Threatening the genuine small-government love that has endeared him to supporters, Ron Paul may have taken money from the government for flights his campaign and political action committees were already paying for. After looking through statements on a credit card assigned to Ron Paul & Associates Inc., Roll Call lays out its case that Paul double-billed many flights by matching prices and dates of plane tickets charged to his campaign or PACs and also to taxpayers:
Roll Call identified eight flights for which the Texas Republican, a GOP presidential candidate and leading champion of smaller government, was reimbursed twice for the same trip. Roll Call also found dozens more instances of duplicate payments for travel from 1999 to 2009, totaling thousands of dollars' worth of excess payments, but the evidence in those cases is not as complete.
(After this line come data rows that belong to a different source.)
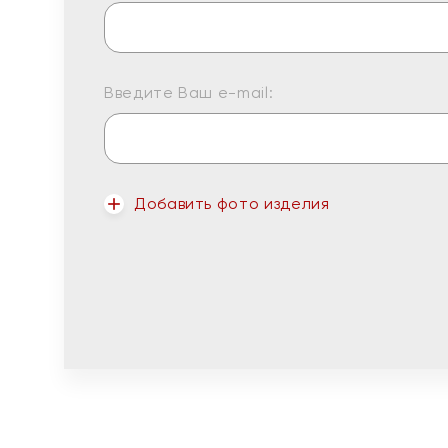
Введите Ваш e-mail:
Добавить фото изделия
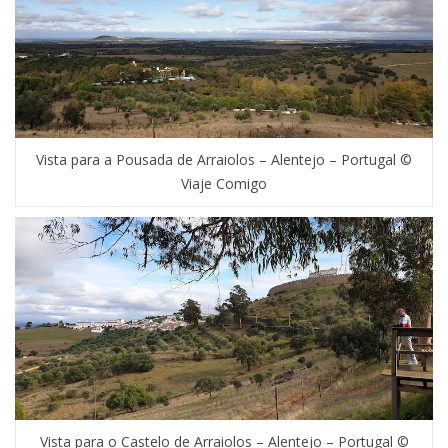
Vista para a Pousada de Arraiolos – Alentejo – Portugal ©
Viaje Comigo
Vista para o Castelo de Arraiolos – Alentejo – Portugal ©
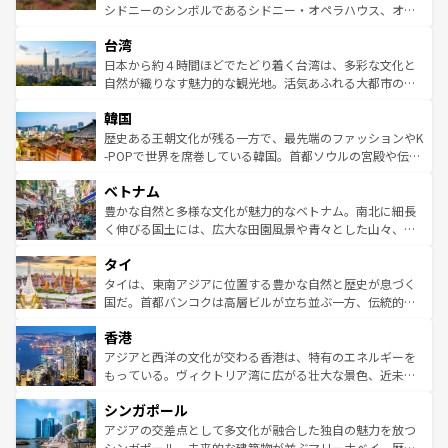
るだろう。車でのロードトリップや列車の旅も、アメリカ
文化や歴史が息づいている。「アロハスピリット」と呼ば
シドニーのシンボルであるシドニー・オペラハウス、オー
ならではの贅沢な旅のスタイルだ。 なお、新着のアメリカ
れるおもてなしの心で訪れる人々を迎えてくれるハワイの
ストラリア東海岸北部に広がる大サンゴ礁地帯グレートバ
情報は
コンテンツ一覧
を参照してほしい。
人々、おいしいローカルフードやハワイアンミュージッ
台湾
リアリーフや大陸中央部にそびえるウルル（エアーズロッ
ク、伝統的なフラダンスなど、すべてがハワイの魅力を彩
ク）、タスマニアの美しい原生林やケアンズの熱帯雨林な
日本から約４時間ほどでたどり着く台湾は、多彩な文化と
っている。訪れるたびに新しい発見と感動が待っているハ
ど、見どころがたくさん。また、カフェやワイン、オージ
自然が織りなす魅力的な観光地。活気あふれる大都市の台
ワイを、存分に味わってほしい。 なお、新着のハワイ情報
ービーフなどの食文化も豊かで、美味しいものであふれて
北やノスタルジックな町並みが人気な九份（ジォウフェ
は
コンテンツ一覧
を参照してほしい。
韓国
いる。アクティビティも充実しており、サーフィンやダイ
ン）、静ひつな山岳地帯である台湾東部など、都市の喧騒
ビング、ハイキングなど、アウトドア好きにはたまらな
と山間の静けさが共存しており、訪れる人に新しい発見と
歴史ある王朝文化が残る一方で、最先端のファッションやK
い。オーストラリアの多彩な魅力を存分に味わいつくそ
驚きをもたらしてくれる。また、奥深い台湾の食文化も魅
-POPで世界を席巻している韓国。首都ソウルの宮殿や伝統
う。 なお、新着のオーストラリア情報は
コンテンツ一覧
を
力で、夜市などの屋台グルメから高級料理、ヘルシーで美
家屋が並ぶエリアでは韓国の歴史と文化に浸ることがで
参照してほしい。
ベトナム
容にもいいと評判のスイーツなど、バラエティ豊かな料理
き、地方に足を延ばせば四季折々の自然美を楽しむことが
が味わえる。 なお、新着の台湾情報は
コンテンツ一覧
を参
できる。そして、キムチや焼肉、絶品のストリートフード
豊かな自然と多様な文化が魅力的なベトナム。南北に細長
照してほしい。
まで、さまざまな韓国料理が待っている。夜には、韓国な
く伸びる国土には、広大な田園風景や青々とした山々、世
らではのナイトライフも堪能できる。あたたかいホスピタ
界遺産に登録された壮大な自然景観が点在し、都市部では
タイ
リティに包まれながら、韓国の多彩な魅力を心ゆくまで味
急速な発展と共に伝統が息づく。ハノイの古い町並みやホ
わってみてほしい。 なお、新着の韓国情報は
コンテンツ一
ーチミン市のフランス統治時代の建物も、独特の雰囲気を
タイは、東南アジアに位置する豊かな自然と歴史が息づく
覧
を参照してほしい。
醸し出している。また、バラエティの豊かさとおいしさで
国だ。首都バンコクは高層ビルが立ち並ぶ一方、伝統的な
世界中の食通を魅了してやまないベトナム料理も魅力のひ
寺院や市場がいたるところに点在し、古きよき文化と現代
香港
とつ。フォーやバインミー、ベトナムコーヒーなどは、ぜ
の活気が交差している。北部ではチェンマイなどの山岳地
ひ現地で味わいたい。どの地域を訪れてもあたたかい人々
帯で自然と触れ合い、南部ではプーケットやクラビの美し
アジアと西洋の文化が交わる香港は、特有のエネルギーを
が旅行者を迎えてくれるので、きっと忘れられない旅にな
いビーチでリゾート気分を楽しむことができる。タイ料理
もっている。ヴィクトリア湾に広がる壮大な景色、近未来
るはずだ。 なお、新着のベトナム情報は
コンテンツ一覧
を
は世界的に有名で、屋台から高級レストランまで味覚を刺
的なアートスポット、そして歴史と現代が融合した町並
参照してほしい。
シンガポール
激する。気候は一年中温暖で、どの季節にも異なる楽しみ
み、どこを訪れても感動するはず。観光スポットが密集し
が待っている。親しみやすいタイの人々、仏教を中心とし
ており、効率よく見どころを回れるのも魅力。息をのむよ
アジアの交差点として多文化が融合した独自の魅力を放つ
た文化、そして多様な観光資源が、訪れる旅人を魅了し続
うな絶景から文化的な体験まで、香港を存分に楽しみ尽く
シンガポール。未来的な建築物が並ぶマリーナベイ、歴史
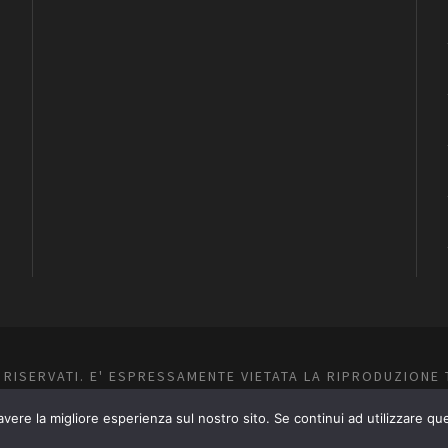
O RISERVATI. E' ESPRESSAMENTE VIETATA LA RIPRODUZIONE 
CONTENUTI
avere la migliore esperienza sul nostro sito. Se continui ad utilizzare qu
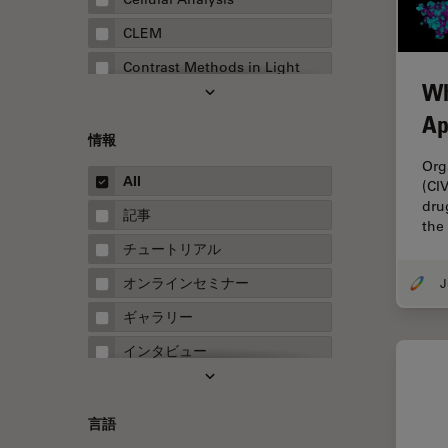
CLEM
Contrast Methods in Light
Wh
Microscopy
Ap
Drosophila Research
情報
EMBLイメージングセンター
Org
All
(CI
FLIM（蛍光寿命イメージング顕
dru
微鏡法）
記事
the
FluoSync
チュートリアル
FRAP
オンラインセミナー
FRET
ギャラリー
Fテクニック
インタビュー
HyD
ホワイトぺーパー
Inverted Microscopy
ケーススタディ
言語
Neuro-Oncology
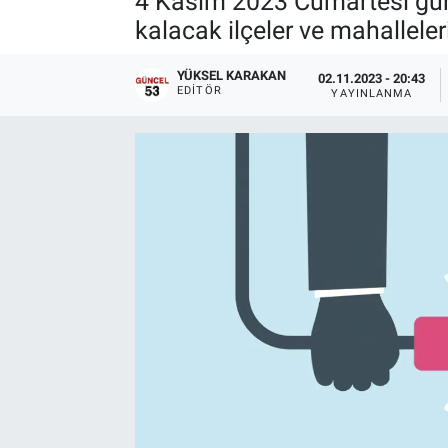
4 Kasım 2023 Cumartesi günü 
kalacak ilçeler ve mahalleler
YÜKSEL KARAKAN
02.11.2023 - 20:43
EDITÖR
YAYINLANMA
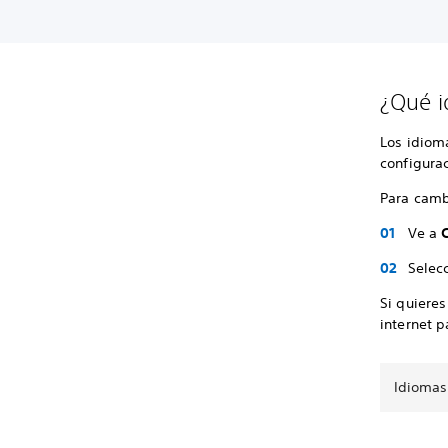
¿Qué i
Los idiom
configura
Para camb
Ve a
Selec
Si quieres
internet p
Idiomas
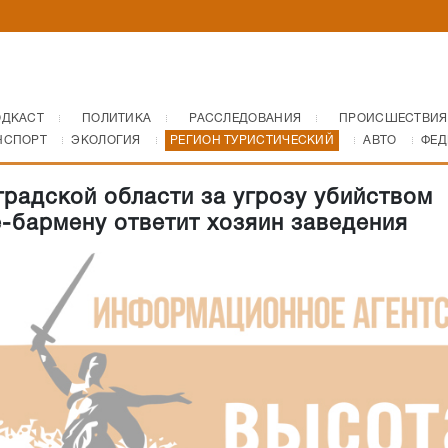
ОДКАСТ
ПОЛИТИКА
РАССЛЕДОВАНИЯ
ПРОИСШЕСТВИЯ
НСПОРТ
ЭКОЛОГИЯ
РЕГИОН ТУРИСТИЧЕСКИЙ
АВТО
ФЕД
градской области за угрозу убийством
-бармену ответит хозяин заведения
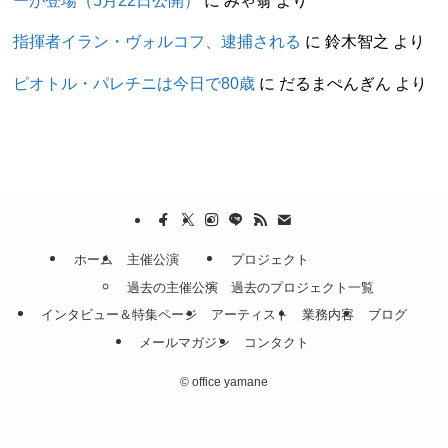
ーが登場（5月22日公開）
に
みゃ翁
より
指揮者イラン・ヴォルコフ、逮捕される
に
鈴木智之
より
ピオトル・パレチニは今日で80歳
に
だるまぺんぎん
より
ホーム
主催公演
プロジェクト
過去の主催公演
過去のプロジェクト一覧
インタビュー＆特集ページ
アーティスト
業務内容
ブログ
メールマガジン
コンタクト
©
office yamane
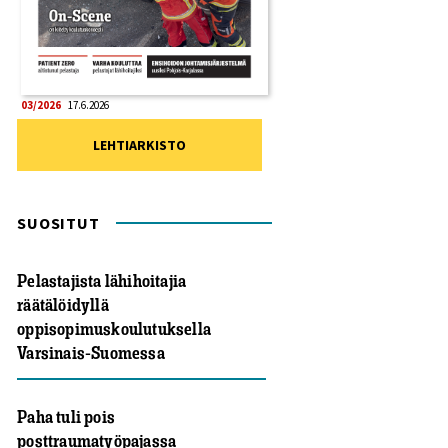
03/2026
17.6.2026
LEHTIARKISTO
SUOSITUT
Pelastajista lähihoitajia
räätälöidyllä
oppisopimuskoulutuksella
Varsinais-Suomessa
Paha tuli pois
posttraumatyöpajassa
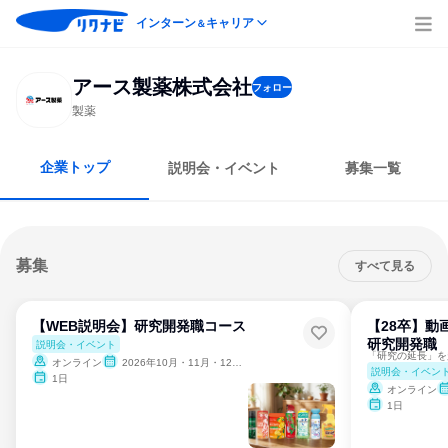
インターン
キャリア
＆
アース製薬株式会社
フォロー
製薬
企業トップ
説明会・イベント
募集一覧
募集
すべて見る
【WEB説明会】研究開発職コース
【28卒】動
研究開発職
説明会・イベント
オンライン
2026年10月・11月・12月、2027年1月・2月
説明会・イベン
1日
オンライン
1日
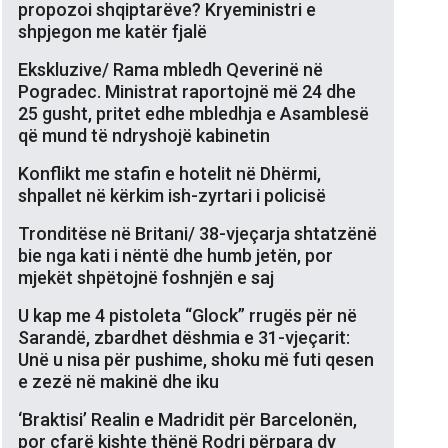
propozoi shqiptarëve? Kryeministri e
shpjegon me katër fjalë
Ekskluzive/ Rama mbledh Qeverinë në
Pogradec. Ministrat raportojnë më 24 dhe
25 gusht, pritet edhe mbledhja e Asamblesë
që mund të ndryshojë kabinetin
Konflikt me stafin e hotelit në Dhërmi,
shpallet në kërkim ish-zyrtari i policisë
Tronditëse në Britani/ 38-vjeçarja shtatzënë
bie nga kati i nëntë dhe humb jetën, por
mjekët shpëtojnë foshnjën e saj
U kap me 4 pistoleta “Glock” rrugës për në
Sarandë, zbardhet dëshmia e 31-vjeçarit:
Unë u nisa për pushime, shoku më futi qesen
e zezë në makinë dhe iku
‘Braktisi’ Realin e Madridit për Barcelonën,
por çfarë kishte thënë Rodri përpara dy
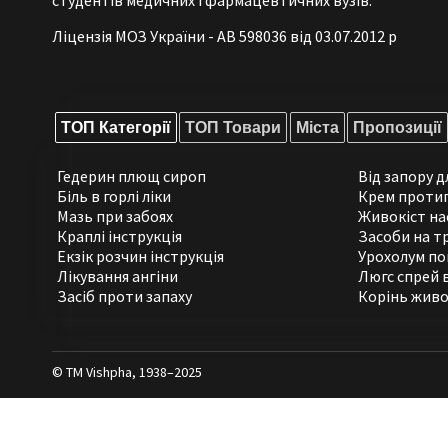
Ліцензія МОЗ України - АВ 598036 від 03.07.2012 р
ТОП Категорії
ТОП Товари
Міста
Пропозиції
Гедерин плющ сироп
Від запору 
Біль в горлі ліки
Крем проти
Мазь при забоях
Живокіст на
Краплі інструкція
Засоби на т
Екзік розчин інструкція
Урохолум по
Лікування ангіни
Люгс спрей 
Засіб проти запаху
Корінь живо
© ТМ Vishpha, 1938–2025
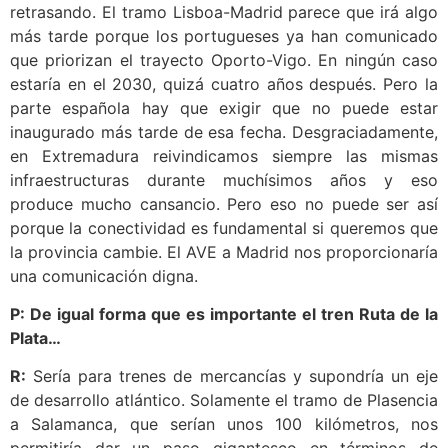
retrasando. El tramo Lisboa-Madrid parece que irá algo
más tarde porque los portugueses ya han comunicado
que priorizan el trayecto Oporto-Vigo. En ningún caso
estaría en el 2030, quizá cuatro años después. Pero la
parte española hay que exigir que no puede estar
inaugurado más tarde de esa fecha. Desgraciadamente,
en Extremadura reivindicamos siempre las mismas
infraestructuras durante muchísimos años y eso
produce mucho cansancio. Pero eso no puede ser así
porque la conectividad es fundamental si queremos que
la provincia cambie. El AVE a Madrid nos proporcionaría
una comunicación digna.
P: De igual forma que es importante el tren Ruta de la
Plata…
R:
Sería para trenes de mercancías y supondría un eje
de desarrollo atlántico. Solamente el tramo de Plasencia
a Salamanca, que serían unos 100 kilómetros, nos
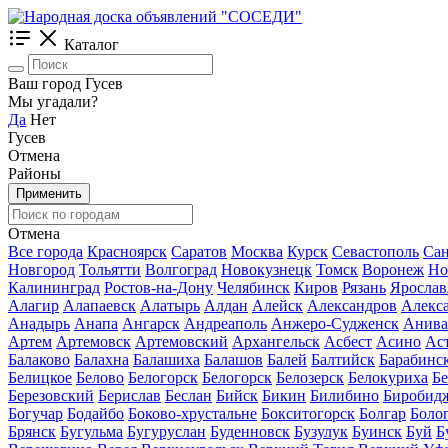
Каталог
Ваш город Гусев
Мы угадали?
Да
Нет
Гусев
Отмена
Районы
Применить
Отмена
Все города
Красноярск
Саратов
Москва
Курск
Севастополь
Сан
Новгород
Тольятти
Волгоград
Новокузнецк
Томск
Воронеж
Но
Калининград
Ростов-на-Дону
Челябинск
Киров
Рязань
Ярослав
Алагир
Алапаевск
Алатырь
Алдан
Алейск
Александров
Алекс
Анадырь
Анапа
Ангарск
Андреаполь
Анжеро-Судженск
Анива
Артем
Артемовск
Артемовский
Архангельск
Асбест
Асино
Ас
Балаково
Балахна
Балашиха
Балашов
Балей
Балтийск
Барабинс
Белицкое
Белово
Белогорск
Белогорск
Белозерск
Белокуриха
Б
Березовский
Берислав
Беслан
Бийск
Бикин
Билибино
Биробид
Богучар
Бодайбо
Боково-хрустальне
Бокситогорск
Болгар
Боло
Брянск
Бугульма
Бугуруслан
Буденновск
Бузулук
Буинск
Буй
Б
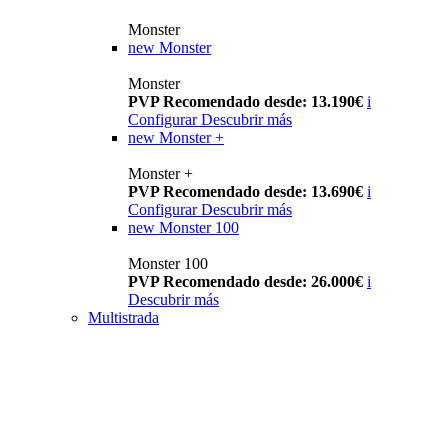
Monster
new
Monster
Monster
PVP Recomendado desde: 13.190€
i
Configurar
Descubrir más
new
Monster +
Monster +
PVP Recomendado desde: 13.690€
i
Configurar
Descubrir más
new
Monster 100
Monster 100
PVP Recomendado desde: 26.000€
i
Descubrir más
Multistrada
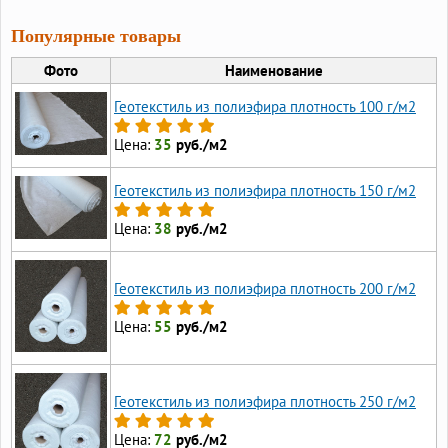
Популярные товары
Фото
Наименование
Геотекстиль из полиэфира плотность 100 г/м2
Цена:
35
руб./м2
Геотекстиль из полиэфира плотность 150 г/м2
Цена:
38
руб./м2
Геотекстиль из полиэфира плотность 200 г/м2
Цена:
55
руб./м2
Геотекстиль из полиэфира плотность 250 г/м2
Цена:
72
руб./м2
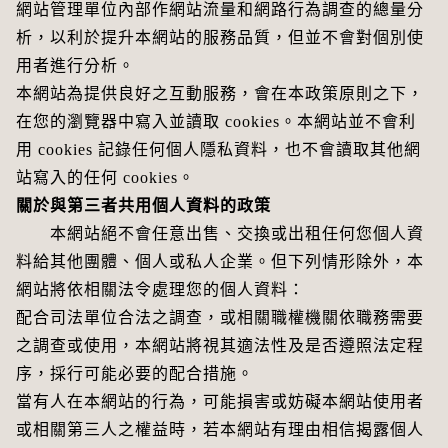
網站管理單位內部作網站流量和網路行為調查的總量分
析，以利於提升本網站的服務品質，但並不會對個別使
用者進行分析。
本網站為提供良好之互動服務，會在本政策原則之下，
在您的瀏覽器中寫入並讀取 cookies。本網站並不會利
用 cookies 記錄任何個人隱私資料，也不會讀取其他網
站寫入的任何 cookies。
關於與第三者共用個人資料的政策
本網站絕不會任意出售、交換或出租任何您個人資
料給其他團體、個人或私人企業。但下列情形除外，本
網站將依相關法令處理您的個人資料：
配合司法單位合法之調查，或相關職權機關依職務需要
之調查或使用，本網站將視其適法性及是否遵照法定程
序，採行可能必要的配合措施。
當有人在本網站的行為，可能損害或妨礙本網站使用者
或相關第三人之權益時，若本網站有理由相信揭露個人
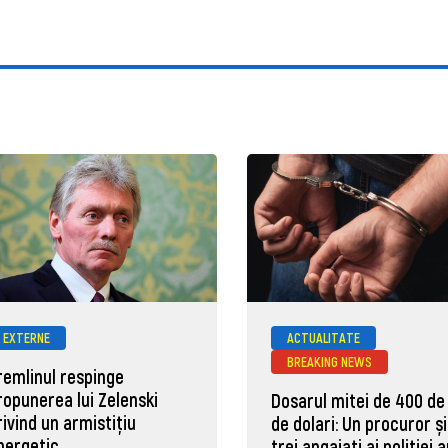
EXTERNE
ACTUALITATE
BREAKING NEWS
remlinul respinge
ropunerea lui Zelenski
Dosarul mitei de 400 de
rivind un armistițiu
de dolari: Un procuror și
nergetic
trei angajați ai poliției 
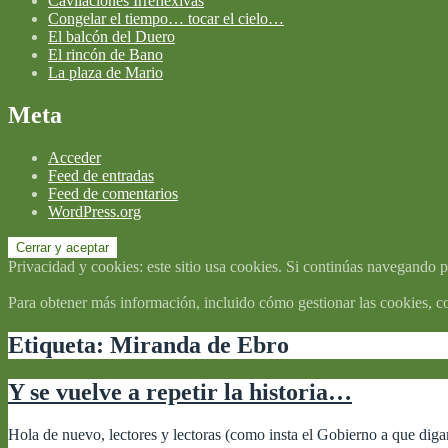
Cavilaciones Irreflexivas
Congelar el tiempo… tocar el cielo…
El balcón del Duero
El rincón de Bano
La plaza de Mario
Meta
Acceder
Feed de entradas
Feed de comentarios
WordPress.org
Privacidad y cookies: este sitio usa cookies. Si continúas navegando po
Para obtener más información, incluido cómo gestionar las cookies, c
Etiqueta:
Miranda de Ebro
Y se vuelve a repetir la historia…
Hola de nuevo, lectores y lectoras (como insta el Gobierno a que dig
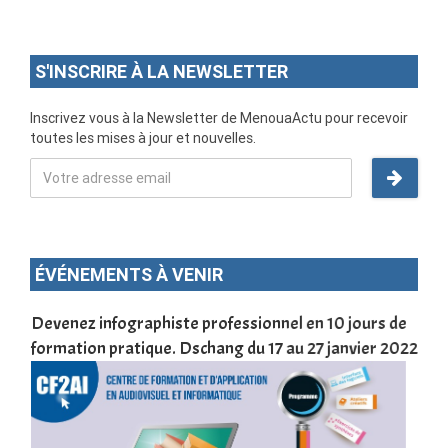
S'INSCRIRE À LA NEWSLETTER
Inscrivez vous à la Newsletter de MenouaActu pour recevoir
toutes les mises à jour et nouvelles.
ÉVÉNEMENTS À VENIR
une
Devenez infographiste professionnel en 10 jours de
DSC
formation pratique. Dschang du 17 au 27 janvier 2022
Tra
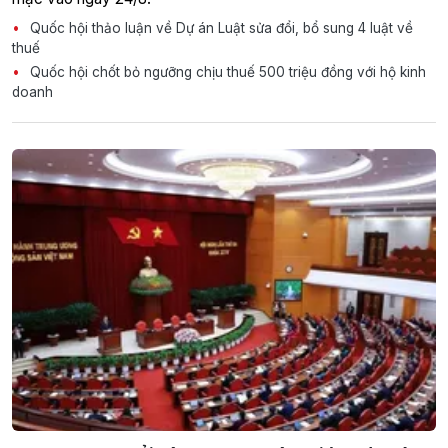
Quốc hội thảo luận về Dự án Luật sửa đổi, bổ sung 4 luật về
thuế
Quốc hội chốt bỏ ngưỡng chịu thuế 500 triệu đồng với hộ kinh
doanh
Predictably, Paul's office "vigorously denies" the charge, saying that errors may have been made and that the double-billing could simply be that Paul had his wife or another companion travel with him. A Paul spokesman also said, "Roll Call did not provide Congressman Paul's campaign with copies of the credit card receipts it relied on in writing this article. Those records, if authentic, apparently were stolen from Congressman Paul's business office in Texas."
It's worth noting Paul's hands-off relationship with "Ron Paul & Associates Inc." in the past. That's the organization was one of two to publish Ron Paul's kinda racist newsletters in the '80s and '90s. Ones that Paul, while running for president in 2012, says he never ever knew about but probably did.